The Anxious Generation: How the great rewiring of childhood is causing an epidemic of mental illness
Allen Lane, $36.99 pb, 400 pp
Alea iacta est?
Finally, after a fortnight of soggy Sydney days a crystalline morning dawned. Our extension roof and back gutter were full of humus from the overhanging branches of our neighbour’s Lilly Pilly. No more putting it off, I decided. Time to get out there before the rain returned. For the first time, my seven-year-old joined me on the job. He enthusiastically cleaned the skylight, chucked decaying leaves and flowers onto the deck below, and held branches while I sawed and pruned.
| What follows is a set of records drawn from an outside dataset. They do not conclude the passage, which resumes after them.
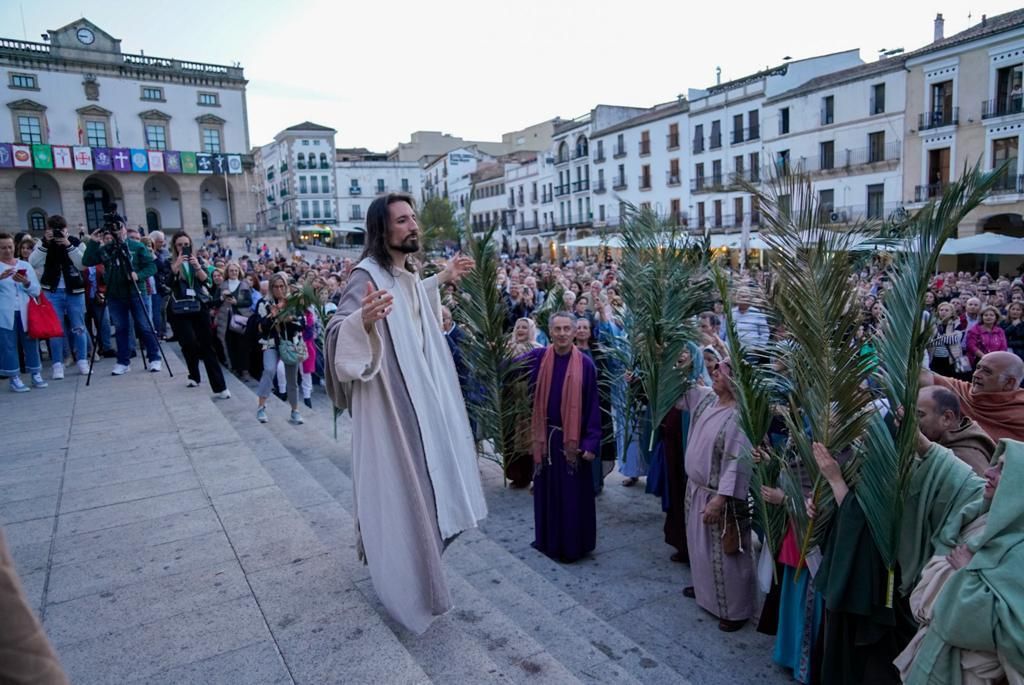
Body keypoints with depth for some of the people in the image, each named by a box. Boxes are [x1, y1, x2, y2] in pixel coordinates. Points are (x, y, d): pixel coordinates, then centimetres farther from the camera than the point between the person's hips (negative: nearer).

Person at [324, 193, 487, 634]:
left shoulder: (408, 274, 7)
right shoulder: (367, 275, -19)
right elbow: (336, 334, -27)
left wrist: (442, 279, 29)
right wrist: (363, 320, -48)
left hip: (421, 392, 9)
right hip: (389, 399, -9)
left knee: (420, 478, 21)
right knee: (399, 483, 0)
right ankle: (407, 583, 17)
When our cheap secateurs broke, he walked the 500 metres alone to the hardware store and back to buy new ones – twice, because he didn’t have enough cash the first time. As he returned with the new tool clutched in one hand and a bag of lollies in the other, his face glowed with quiet triumph. It was, he said to my wife the next morning on the way to school, the highlight of his weekend.
I have Jonathan Haidt’s new book, The Anxious Generation, to thank for this Rubicon moment in our family life. Which is, I suppose, a touch ironic, because Haidt’s hopeful message is that when it comes to the hold that digital technologies, and especially social media, have over our lives and the lives of our children, the die is not yet cast.